COVID-19 Prevention at AeroGuard
The AeroGuard team has been working persistently to ensure CDC guidelines are consistently followed at each of our facilities. AeroGuard is doing its part to stop the spread of COVID-19 by applying a number of practices:
- Mask requirement
Since March 2020, all individuals at AeroGuard have been required to wear a mask prior to entering any building and whilst in the airplanes. There are signs strategically placed on doors as a reminder of this rule. Those that work closely with others, such as student pilots (SPs) and instructor pilots (IPs), or office personnel, need to have a mask on and avoid any physical contact at all times.
- Temperature checks
Temperatures are checked before every single mission due to the close proximity SPs and IPs are required to have in the cockpit.
If anyone at AeroGuard has come in contact with someone or suspect they have the virus, they’ll need to quarantine for 14 days or produce a negative test.
- Social distancing
Social distancing is an important technique in preventing COVID-19. Individuals should maintain 6 feet from others when not in the cockpit. Outside the flight dispatch center at AeroGuard Phoenix Campus are seats, placed 6 feet apart from each other for students to sit and wait on for their flight. This helps reduce crowding in the dispatch area, where groups can sometimes form. To help reduce traffic, AeroGuard classroom desks are spaced and class is accessible digitally.

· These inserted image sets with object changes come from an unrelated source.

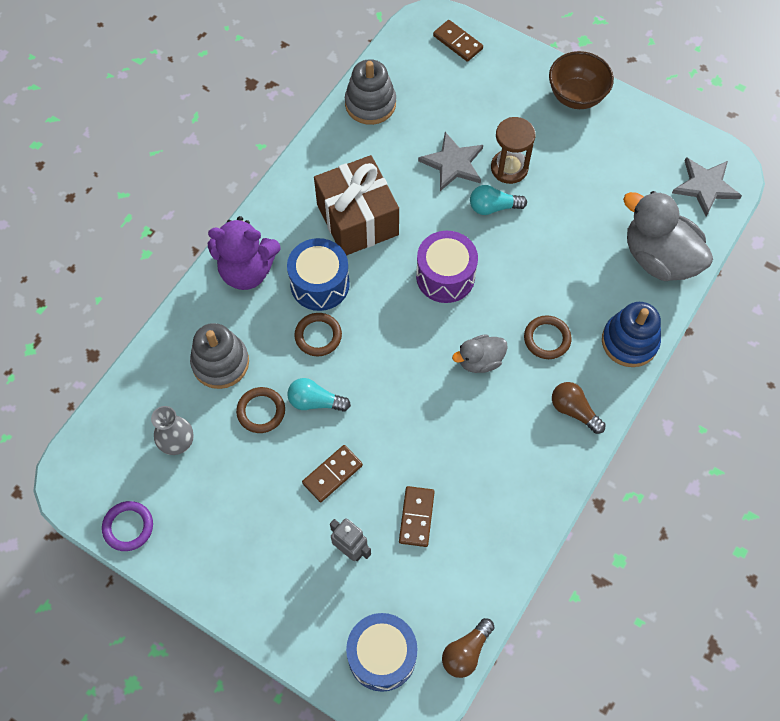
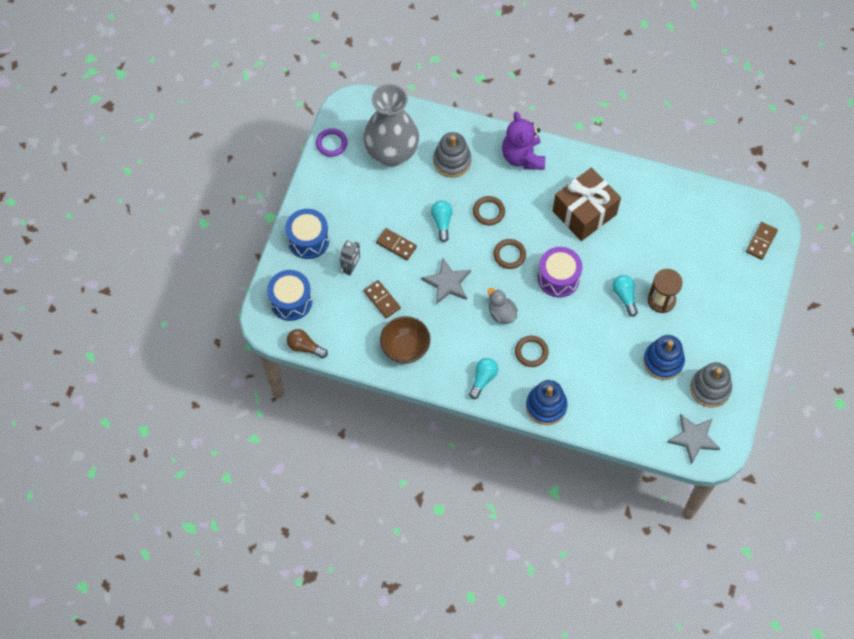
camera: 75 degrees right, 0 degrees up
grey vase [151,406,194,455] -> grey vase [363,84,419,167], size x2.21
brown ring [236,387,285,433] -> brown ring moved to [493,239,526,269]
blue drum [287,238,350,311] -> blue drum moved to [285,209,330,259]
grey stacking toy [345,59,396,125] -> grey stacking toy moved to [690,362,732,407]
brown domino [399,486,435,547] -> brown domino turned 60 degrees clockwise [364,280,401,318]
grey star [418,132,483,191] -> grey star moved to [421,258,471,304]
brown bowl [549,51,614,109] -> brown bowl moved to [380,316,430,364]
brown light bulb [552,382,606,434] -> turquoise light bulb [469,358,498,399]
grey duck [623,191,713,281] -> none
none -> blue stacking toy [643,335,685,380]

- Clear screens in dispatch
AeroGuard has also placed clear screens in front of the desks in the dispatch center as a way to intercept contact between dispatchers and SPs/IPs.
- Sanitization stations
Throughout all campuses are many “sanitization stations” containing hand sanitizer and/or single-use disinfecting wipes. Sanitizer is encouraged to be used as needed, especially if handwashing is not immediately accessible. The CDC has specific handwashing techniques and hygiene tips to help prevent the spread of germs and bacteria.
- Plane interior wipe-downs
As a flight school, SPs and IPs are coming in and out of planes frequently. To keep the cockpit clean, individuals need to wipe down all surfaces they came in contact with using a disposable disinfectant wipe.
- Distancing on buses
AeroGuard provides its international students with transportation between the facility and student apartments where needed. Due to COVID-19, buses are half-full, and students are required to distance themselves and wear masks when riding the bus.
Every safety practice is crucial and must be followed at all times. We must do our part to help stop the spread of COVID-19. We’re all in this together.
Safety at All Times
Although the aviation industry has felt the effects of COVID-19, we at AeroGuard are hopeful and believe all will return back to normal as time persists. Outlook on the aviation industry and its future remain strong and we stay focused on helping our students reach their goals.
Outside of campus, we encourage all individuals to continue prevention efforts. Be safe and follow all guidelines to keep yourself and those around you healthy!
COVID-19’s Impact on Pilot Demand
COVID-19 has had a huge impact on the aviation industry, however, history shows us that these times will not last, and we are sure that travel demand, and the demand for pilots, will return and return quickly. Over the last 50 years, there have been several economic crises that effected aviation, including the 9/11 attacks, SARS and the global financial crisis of 2008. In every case, airline growth not only returned to previous numbers within 1-3 years, but accelerated afterwards, doubling in size every 15 years. COVID-19 is expected to be no different, with travel expected to return to prior levels in late 2021.
In addition to the overall recovery of travel demand, due to the impact of COVID-19 forcing airlines to encourage early retirement from their pilots, the resulting impact on pilot demand and the pilot shortage may be greater than it would have otherwise been. As training to become a commercial airline pilot takes at least 2 years in the U.S., AeroGuard students in training are poised to be well positioned on the front end of this hiring curve when airline travel returns.